We wrote an FDW for Socrata-powered [1] government open data portals to query the public datasets that we index in the Splitgraph catalog as a proof-of-concept. However, there are plenty of other FDWs that we're working on integrating to let people add their own backend data sources (RDS, Snowflake etc).

FDW plugin quality varies (some of them can't push down all predicates or JOINs) but it's definitely an interesting way to think about accessing data. We also added a lot of scaffolding around foreign data wrappers in our open-source tool [2] that makes it easy to add a FDW-managed data source to a PostgreSQL instance.

[0] https://www.splitgraph.com/blog/data-delivery-network-launch

[1] https://www.tylertech.com/products/socrata

[2] https://www.splitgraph.com/blog/foreign-data-wrappers

Then you might be even more surprised to find out that Foreign Data Wrappers are Postgres' implementation of the ANSI SQL standard extension known as "SQL/MED" [1], where MED stands for "management of external data".

I spent a number of years working on a data federation/virtualization engine - and SQL/MED is very much related to that.

It's actually a relatively unknown topic by many software/data engineers I have worked with, but things like GraphQL federation (example, Apollo GraphQL) or some of the more popular tools such as Presto, Dremio, Denodo, etc.) are where more advanced versions of this are today.
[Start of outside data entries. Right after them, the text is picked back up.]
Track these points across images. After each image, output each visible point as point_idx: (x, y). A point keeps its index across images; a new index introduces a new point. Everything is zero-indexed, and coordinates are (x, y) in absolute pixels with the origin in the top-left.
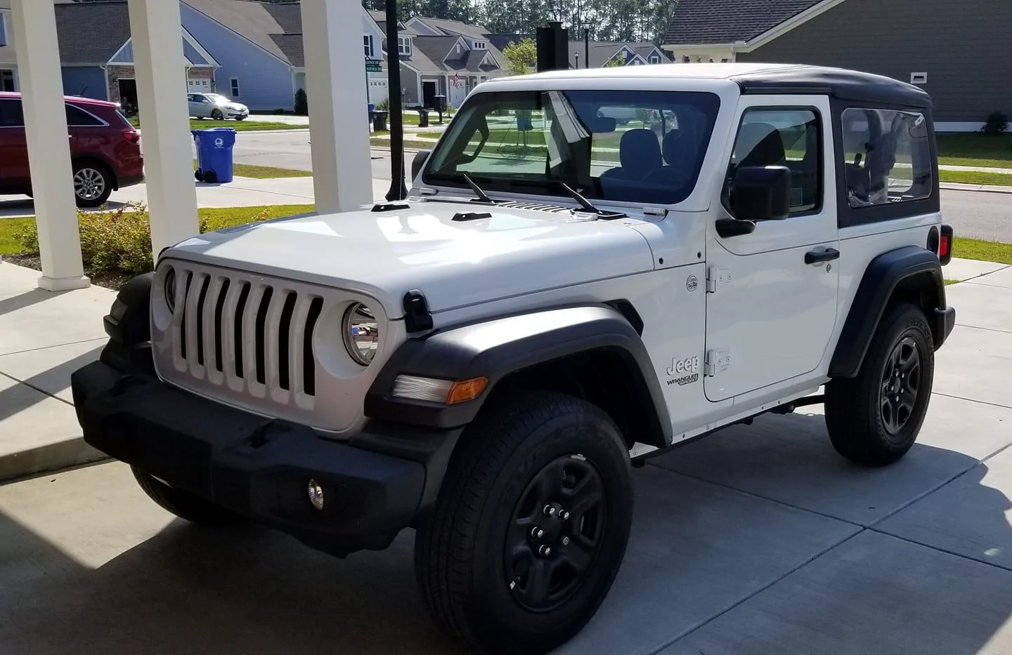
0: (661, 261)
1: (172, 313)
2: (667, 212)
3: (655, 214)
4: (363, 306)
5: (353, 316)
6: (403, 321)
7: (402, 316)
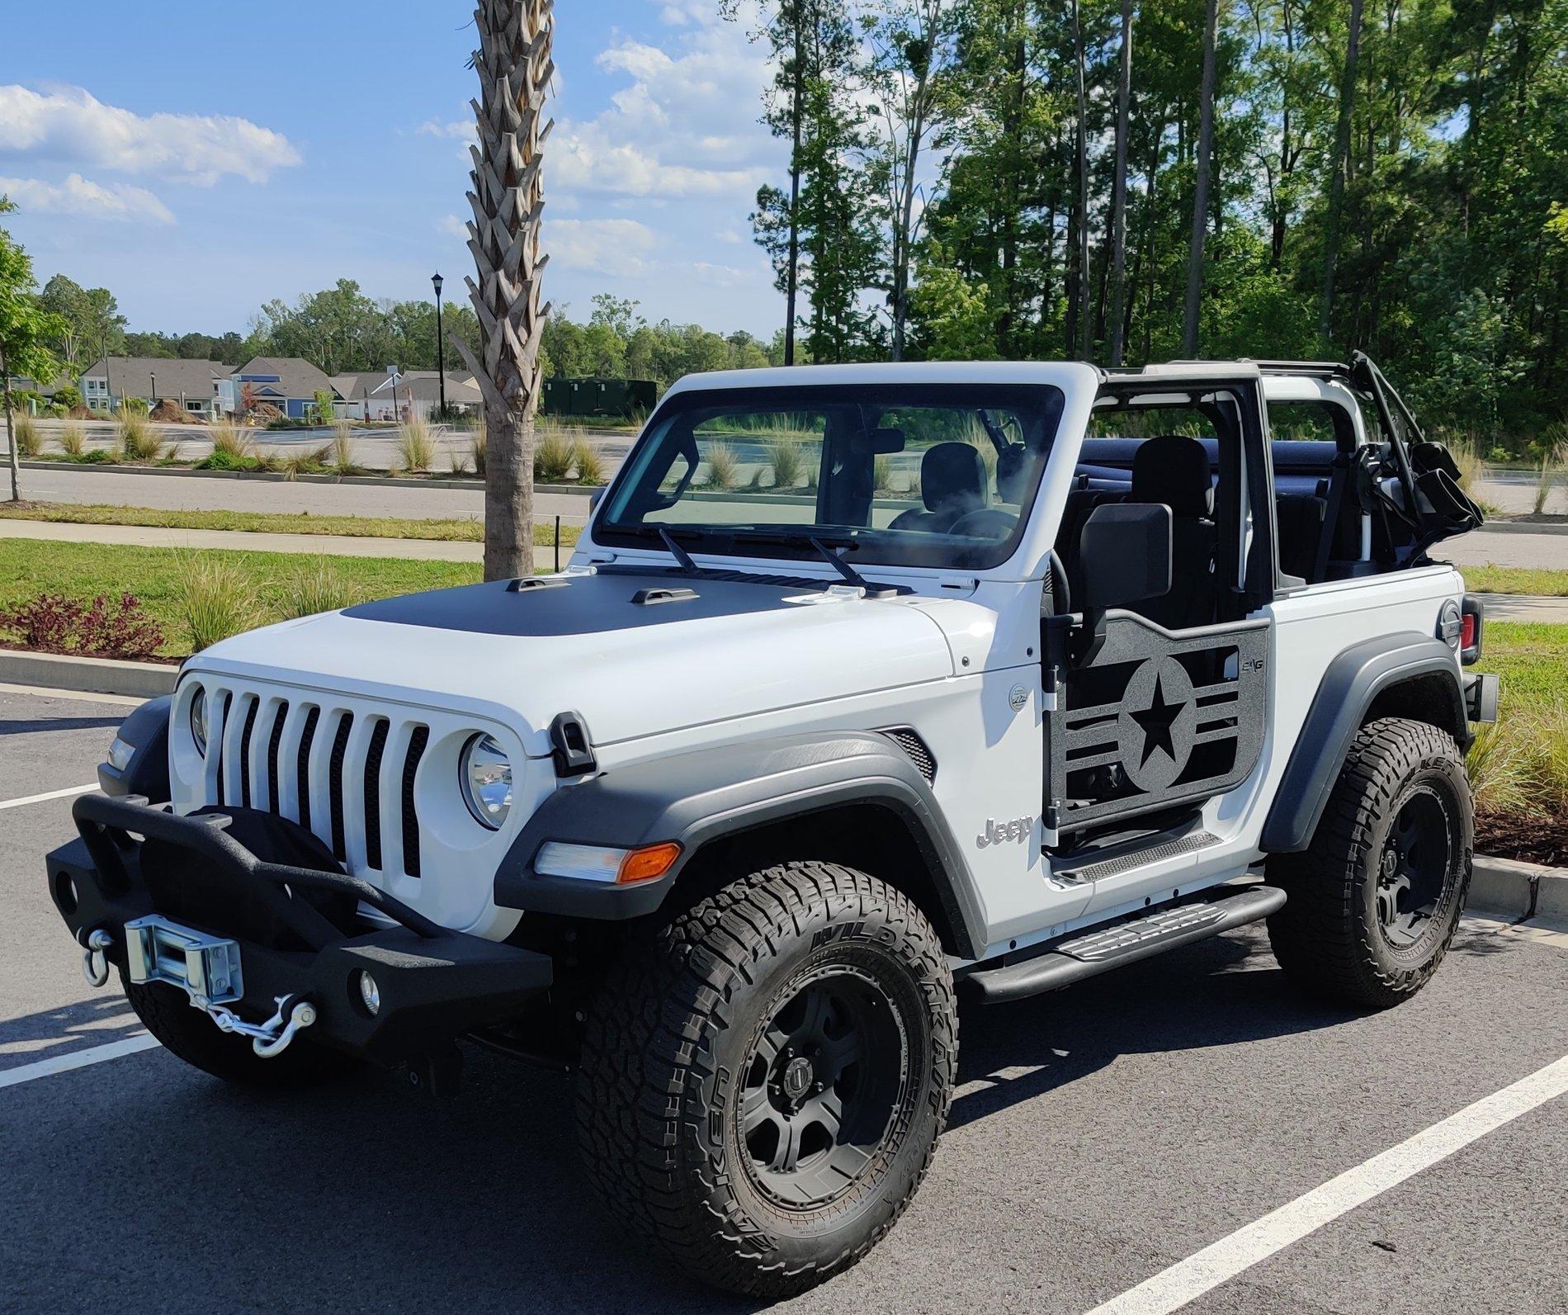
0: (965, 662)
1: (203, 757)
2: (977, 583)
3: (958, 587)
4: (489, 738)
5: (477, 754)
6: (550, 760)
7: (548, 752)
SQL/MED and what Postgres can do is quite cool, but just know that any time you have system boundaries you cross (e.g. between heterogenous systems), things like joins, data types, and many other things becoming a bit more difficult - or you just have to think about them more. But very cool tech.

I've used SQL/MED in Postgres, FDW, linked servers in SQL Server, database links in Oracle, and more advanced virtualization/federation engines also.
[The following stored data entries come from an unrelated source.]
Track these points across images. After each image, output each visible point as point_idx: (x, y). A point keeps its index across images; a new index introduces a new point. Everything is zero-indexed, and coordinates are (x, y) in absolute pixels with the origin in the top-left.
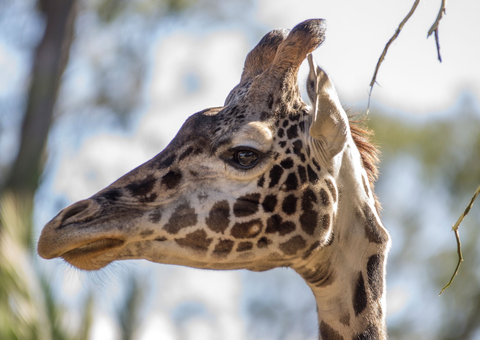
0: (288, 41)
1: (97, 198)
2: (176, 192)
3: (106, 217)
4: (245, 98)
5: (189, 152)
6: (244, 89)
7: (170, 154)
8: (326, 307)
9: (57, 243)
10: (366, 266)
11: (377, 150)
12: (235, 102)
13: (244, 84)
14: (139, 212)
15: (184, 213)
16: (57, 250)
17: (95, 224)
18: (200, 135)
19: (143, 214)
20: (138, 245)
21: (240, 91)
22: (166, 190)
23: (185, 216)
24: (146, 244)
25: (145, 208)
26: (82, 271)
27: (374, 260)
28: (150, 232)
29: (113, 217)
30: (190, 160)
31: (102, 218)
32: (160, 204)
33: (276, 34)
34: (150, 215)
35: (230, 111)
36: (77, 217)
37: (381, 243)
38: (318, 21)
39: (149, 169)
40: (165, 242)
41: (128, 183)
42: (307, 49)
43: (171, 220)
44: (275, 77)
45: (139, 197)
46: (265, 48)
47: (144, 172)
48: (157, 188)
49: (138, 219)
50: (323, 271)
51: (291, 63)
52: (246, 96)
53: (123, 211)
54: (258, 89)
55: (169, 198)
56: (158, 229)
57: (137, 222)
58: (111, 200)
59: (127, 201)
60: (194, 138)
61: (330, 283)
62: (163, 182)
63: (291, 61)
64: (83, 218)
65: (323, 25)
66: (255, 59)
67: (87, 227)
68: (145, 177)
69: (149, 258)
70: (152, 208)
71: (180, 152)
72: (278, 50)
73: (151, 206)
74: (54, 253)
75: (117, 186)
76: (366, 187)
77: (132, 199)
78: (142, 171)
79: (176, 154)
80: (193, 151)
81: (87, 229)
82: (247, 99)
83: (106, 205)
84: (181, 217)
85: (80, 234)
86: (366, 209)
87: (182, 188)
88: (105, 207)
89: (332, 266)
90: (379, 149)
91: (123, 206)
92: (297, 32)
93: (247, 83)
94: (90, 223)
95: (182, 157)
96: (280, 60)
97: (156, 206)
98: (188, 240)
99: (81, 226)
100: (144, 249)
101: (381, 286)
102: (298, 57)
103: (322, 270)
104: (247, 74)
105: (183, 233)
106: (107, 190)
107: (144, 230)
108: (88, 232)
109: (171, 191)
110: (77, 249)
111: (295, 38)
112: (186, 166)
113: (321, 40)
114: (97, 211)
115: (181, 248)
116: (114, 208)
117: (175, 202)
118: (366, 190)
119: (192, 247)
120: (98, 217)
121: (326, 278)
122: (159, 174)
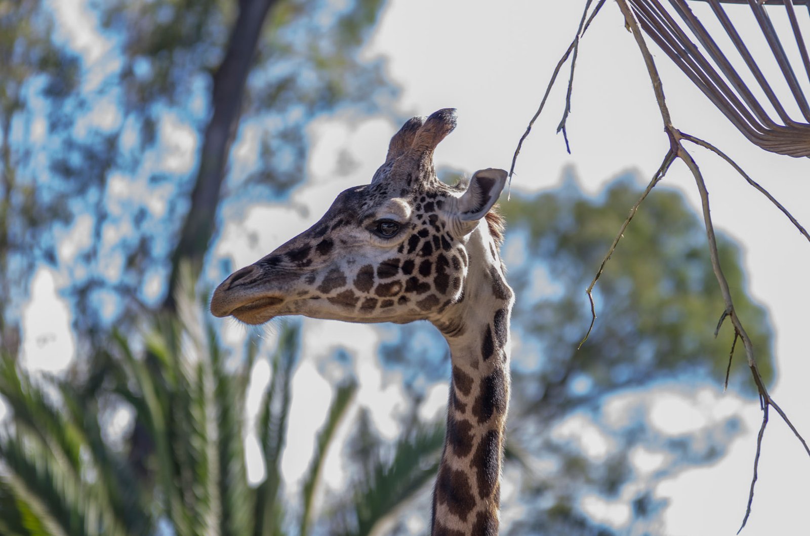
0: (424, 128)
1: (260, 264)
2: (328, 258)
3: (267, 279)
4: (388, 177)
5: (339, 223)
6: (388, 169)
7: (323, 226)
8: (458, 354)
9: (226, 302)
10: (493, 319)
11: (503, 220)
12: (380, 180)
13: (388, 164)
14: (296, 276)
15: (335, 276)
16: (226, 308)
17: (259, 285)
18: (349, 209)
19: (300, 277)
20: (296, 303)
21: (384, 170)
22: (320, 256)
23: (336, 278)
24: (303, 302)
25: (302, 272)
26: (248, 326)
27: (500, 314)
28: (306, 293)
29: (273, 279)
30: (340, 230)
31: (265, 279)
32: (314, 268)
33: (415, 121)
34: (306, 278)
35: (375, 188)
36: (243, 280)
37: (506, 299)
38: (451, 111)
39: (305, 239)
40: (319, 300)
41: (287, 250)
42: (441, 134)
43: (323, 282)
44: (413, 159)
45: (296, 262)
46: (406, 133)
47: (302, 241)
48: (312, 254)
49: (296, 282)
50: (455, 325)
51: (427, 147)
52: (389, 175)
53: (282, 274)
54: (399, 169)
55: (322, 263)
56: (313, 290)
57: (294, 284)
58: (271, 266)
59: (286, 266)
60: (344, 212)
61: (462, 334)
62: (317, 249)
63: (427, 145)
64: (248, 280)
65: (455, 114)
66: (397, 142)
67: (252, 288)
68: (302, 245)
69: (306, 314)
70: (308, 272)
71: (332, 223)
72: (416, 136)
73: (307, 270)
74: (224, 310)
75: (278, 253)
76: (493, 252)
77: (291, 264)
78: (299, 240)
79: (329, 225)
80: (343, 223)
81: (252, 290)
82: (389, 178)
83: (268, 268)
84: (332, 279)
85: (245, 294)
86: (493, 270)
87: (333, 255)
88: (266, 270)
89: (464, 320)
90: (504, 219)
91: (282, 270)
92: (432, 120)
93: (391, 163)
94: (254, 284)
95: (334, 228)
96: (417, 144)
97: (311, 270)
98: (339, 298)
99: (246, 287)
100: (301, 306)
101: (506, 335)
102: (433, 142)
103: (455, 323)
104: (391, 155)
105: (334, 293)
106: (270, 257)
107: (301, 290)
108: (252, 292)
109: (324, 257)
110: (243, 306)
111: (430, 126)
112: (337, 235)
113: (453, 127)
114: (260, 274)
115: (332, 306)
116: (274, 271)
117: (328, 266)
118: (493, 254)
119: (343, 305)
120: (260, 279)
121: (458, 330)
122: (314, 242)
If you haven't been exposed to this area before, highly recommended as another tool to know about for the toolkit.

[1] https://en.wikipedia.org/wiki/SQL/MED

There are generally two classes for FDWs: Postgres<->Postgres and Postgres->Everything else.
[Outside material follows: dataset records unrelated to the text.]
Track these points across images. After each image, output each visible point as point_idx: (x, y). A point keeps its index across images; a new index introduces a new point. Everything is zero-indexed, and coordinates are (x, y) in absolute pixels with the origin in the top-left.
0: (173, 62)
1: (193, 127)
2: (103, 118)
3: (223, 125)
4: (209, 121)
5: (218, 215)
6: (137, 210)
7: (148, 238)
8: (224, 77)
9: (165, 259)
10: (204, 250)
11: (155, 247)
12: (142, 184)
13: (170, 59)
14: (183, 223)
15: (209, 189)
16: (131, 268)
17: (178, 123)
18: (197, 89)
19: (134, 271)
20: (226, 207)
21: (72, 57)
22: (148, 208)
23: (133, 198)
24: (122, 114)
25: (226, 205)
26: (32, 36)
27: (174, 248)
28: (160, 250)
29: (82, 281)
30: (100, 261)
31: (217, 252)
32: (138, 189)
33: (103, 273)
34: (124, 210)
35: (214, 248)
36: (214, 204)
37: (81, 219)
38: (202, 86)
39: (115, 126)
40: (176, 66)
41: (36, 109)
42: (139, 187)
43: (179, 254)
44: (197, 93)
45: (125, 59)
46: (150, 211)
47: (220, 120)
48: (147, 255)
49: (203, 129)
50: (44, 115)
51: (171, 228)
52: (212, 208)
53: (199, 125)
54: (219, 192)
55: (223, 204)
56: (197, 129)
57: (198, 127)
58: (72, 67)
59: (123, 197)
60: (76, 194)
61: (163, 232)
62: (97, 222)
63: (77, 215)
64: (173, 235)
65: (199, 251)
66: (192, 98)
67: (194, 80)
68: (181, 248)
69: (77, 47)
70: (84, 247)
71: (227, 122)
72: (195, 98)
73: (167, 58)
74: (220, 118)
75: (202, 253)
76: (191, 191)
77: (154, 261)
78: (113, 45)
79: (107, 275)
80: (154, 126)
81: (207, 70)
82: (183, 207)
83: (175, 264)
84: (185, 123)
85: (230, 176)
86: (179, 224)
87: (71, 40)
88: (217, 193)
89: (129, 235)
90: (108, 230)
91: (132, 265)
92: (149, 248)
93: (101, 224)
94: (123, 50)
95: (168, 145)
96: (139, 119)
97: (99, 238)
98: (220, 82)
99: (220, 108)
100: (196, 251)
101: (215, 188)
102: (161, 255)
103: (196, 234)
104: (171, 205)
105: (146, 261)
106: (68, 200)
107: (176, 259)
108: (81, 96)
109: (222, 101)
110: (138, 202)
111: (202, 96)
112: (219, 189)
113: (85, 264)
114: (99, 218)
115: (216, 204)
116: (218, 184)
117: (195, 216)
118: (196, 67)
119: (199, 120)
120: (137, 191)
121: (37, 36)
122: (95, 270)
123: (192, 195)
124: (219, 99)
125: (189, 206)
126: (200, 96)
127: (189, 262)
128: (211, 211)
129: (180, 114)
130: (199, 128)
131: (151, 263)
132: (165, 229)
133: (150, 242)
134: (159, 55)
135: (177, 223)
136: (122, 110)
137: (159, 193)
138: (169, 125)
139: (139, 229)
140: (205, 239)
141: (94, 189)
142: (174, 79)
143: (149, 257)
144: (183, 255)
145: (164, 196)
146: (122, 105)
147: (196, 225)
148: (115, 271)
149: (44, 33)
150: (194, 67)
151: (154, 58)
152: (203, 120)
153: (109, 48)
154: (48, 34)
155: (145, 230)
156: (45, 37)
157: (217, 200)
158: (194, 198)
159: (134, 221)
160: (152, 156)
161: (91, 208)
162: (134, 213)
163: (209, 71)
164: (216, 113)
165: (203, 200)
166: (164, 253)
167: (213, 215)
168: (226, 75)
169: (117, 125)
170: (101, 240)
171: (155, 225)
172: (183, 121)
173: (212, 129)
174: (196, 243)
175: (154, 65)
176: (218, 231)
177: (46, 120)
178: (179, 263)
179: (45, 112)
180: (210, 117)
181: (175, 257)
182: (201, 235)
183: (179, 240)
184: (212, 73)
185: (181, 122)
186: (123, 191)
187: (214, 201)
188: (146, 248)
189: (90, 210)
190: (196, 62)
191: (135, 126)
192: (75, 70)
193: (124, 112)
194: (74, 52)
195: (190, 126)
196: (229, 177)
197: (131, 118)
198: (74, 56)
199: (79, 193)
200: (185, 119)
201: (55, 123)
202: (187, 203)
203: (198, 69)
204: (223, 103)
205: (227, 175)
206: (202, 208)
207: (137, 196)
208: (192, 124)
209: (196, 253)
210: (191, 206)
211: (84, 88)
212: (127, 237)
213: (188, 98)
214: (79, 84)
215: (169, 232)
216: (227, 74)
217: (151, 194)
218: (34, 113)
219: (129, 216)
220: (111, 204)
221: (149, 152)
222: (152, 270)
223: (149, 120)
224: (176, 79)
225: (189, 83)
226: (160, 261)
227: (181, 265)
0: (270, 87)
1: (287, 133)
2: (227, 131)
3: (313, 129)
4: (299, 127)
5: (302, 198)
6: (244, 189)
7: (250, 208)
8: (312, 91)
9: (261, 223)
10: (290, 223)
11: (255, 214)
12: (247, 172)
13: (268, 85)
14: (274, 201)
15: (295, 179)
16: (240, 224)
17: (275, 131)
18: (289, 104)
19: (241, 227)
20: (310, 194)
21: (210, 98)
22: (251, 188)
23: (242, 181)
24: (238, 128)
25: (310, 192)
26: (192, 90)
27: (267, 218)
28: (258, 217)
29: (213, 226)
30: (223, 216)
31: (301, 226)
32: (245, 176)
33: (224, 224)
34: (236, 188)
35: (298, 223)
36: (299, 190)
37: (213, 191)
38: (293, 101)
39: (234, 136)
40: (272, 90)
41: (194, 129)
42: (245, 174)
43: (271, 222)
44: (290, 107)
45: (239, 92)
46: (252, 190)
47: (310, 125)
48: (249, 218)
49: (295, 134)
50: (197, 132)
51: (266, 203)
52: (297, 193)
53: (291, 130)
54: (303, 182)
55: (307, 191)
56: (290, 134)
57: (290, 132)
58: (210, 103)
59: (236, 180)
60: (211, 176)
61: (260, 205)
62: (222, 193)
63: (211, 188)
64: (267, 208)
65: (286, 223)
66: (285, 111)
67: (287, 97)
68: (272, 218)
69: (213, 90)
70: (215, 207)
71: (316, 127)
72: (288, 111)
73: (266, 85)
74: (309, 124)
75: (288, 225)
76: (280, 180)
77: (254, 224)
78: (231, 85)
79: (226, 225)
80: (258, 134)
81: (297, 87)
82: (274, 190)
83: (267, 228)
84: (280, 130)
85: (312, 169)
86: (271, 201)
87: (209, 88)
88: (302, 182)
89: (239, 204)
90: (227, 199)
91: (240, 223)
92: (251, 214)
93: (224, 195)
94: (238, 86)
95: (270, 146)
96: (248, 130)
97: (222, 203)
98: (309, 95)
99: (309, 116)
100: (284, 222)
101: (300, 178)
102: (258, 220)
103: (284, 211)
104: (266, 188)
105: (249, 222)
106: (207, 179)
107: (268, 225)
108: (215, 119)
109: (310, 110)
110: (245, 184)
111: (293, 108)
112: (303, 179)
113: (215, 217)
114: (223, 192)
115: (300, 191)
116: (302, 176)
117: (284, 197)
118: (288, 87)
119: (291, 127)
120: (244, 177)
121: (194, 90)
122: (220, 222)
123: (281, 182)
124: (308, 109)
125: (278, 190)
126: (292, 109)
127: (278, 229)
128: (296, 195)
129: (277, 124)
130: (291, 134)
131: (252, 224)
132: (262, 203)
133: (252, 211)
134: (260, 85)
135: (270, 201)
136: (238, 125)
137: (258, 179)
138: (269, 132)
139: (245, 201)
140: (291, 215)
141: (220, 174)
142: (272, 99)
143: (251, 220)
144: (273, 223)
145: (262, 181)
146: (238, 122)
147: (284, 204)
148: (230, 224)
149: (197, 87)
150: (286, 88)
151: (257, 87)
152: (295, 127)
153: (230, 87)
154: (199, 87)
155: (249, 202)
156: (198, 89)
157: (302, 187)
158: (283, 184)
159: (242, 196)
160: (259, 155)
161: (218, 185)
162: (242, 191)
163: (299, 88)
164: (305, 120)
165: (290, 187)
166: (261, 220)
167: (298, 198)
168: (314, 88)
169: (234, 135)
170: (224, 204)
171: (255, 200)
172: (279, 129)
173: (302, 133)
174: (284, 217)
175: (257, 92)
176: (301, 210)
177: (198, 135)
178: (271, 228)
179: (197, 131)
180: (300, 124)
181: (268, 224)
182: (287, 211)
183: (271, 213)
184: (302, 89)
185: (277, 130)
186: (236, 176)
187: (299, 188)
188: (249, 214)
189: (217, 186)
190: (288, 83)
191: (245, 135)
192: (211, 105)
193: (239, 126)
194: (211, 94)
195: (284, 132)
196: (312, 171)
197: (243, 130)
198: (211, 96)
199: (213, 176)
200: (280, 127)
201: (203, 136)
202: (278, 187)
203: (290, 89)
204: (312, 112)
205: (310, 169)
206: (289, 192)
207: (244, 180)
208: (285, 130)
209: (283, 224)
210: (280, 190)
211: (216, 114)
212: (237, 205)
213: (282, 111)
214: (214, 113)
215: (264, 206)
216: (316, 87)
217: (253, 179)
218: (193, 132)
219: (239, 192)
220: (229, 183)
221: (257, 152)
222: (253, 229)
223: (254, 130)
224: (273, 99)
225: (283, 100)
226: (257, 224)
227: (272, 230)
The first one is generally suitable for production and is very useful for sharded Postgres when you want to communicate across shards without having to go back out through the application.

The second one's mileage really varies. Some implementations might or might not be prod ready or mig target only specific version combinations. Can be very useful for data engineering or analytics use cases for quick ETL into a staging database. Or for data migrations between database vendors.

This could be of interest to you:

Ville Tuulos - How to Build a SQL-based Data Warehouse for 100+ Billion Rows in Python

PyData SV 2014 - In this talk, we show how and why AdRoll built a custom, high-performance data warehouse in Python which can handle hundreds of billions of data points with sub-minute latency on a small cluster of servers. This feat is made possible by a non-trivial combination of compressed data structures, meta-programming, and just-in-time compilation using Numba, a compiler for numerical Python. To enable smooth interoperability with existing tools, the system provides a standard SQL-interface using Multicorn and Foreign Data Wrappers in PostgreSQL.

https://www.youtube.com/watch?v=xnfnv6WT1Ng

I definitely think they are used in production though I haven't tried it myself.

But I can find ancedots of people using it production on the web[1].

1: https://carto.com/blog/postgres-fdw/

Currently using this one https://github.com/pramsey/pgsql-ogr-fdw for an image migration project. Using it to pull image metadata thru ODBC. While it's primary design is for GIS data, it works well for any ODBC database.
Here's a great list of Postgres FDWs: https://wiki.postgresql.org/wiki/Foreign_data_wrappers

I had no idea PG has native FDWs for Twitter and S3. That's pretty awesome.

It's been used quite a lot, especially when dealing with legacy databases or having to support multiple databases with a single codebase.

There is one concern though. Both Google Cloud SQL and AWS RDS support only postgres_fdw, so one should manage their own storage, cluster and backups.

I've written a DB2 FDW that is used in production. Not as good as direct access of course, but very practical still.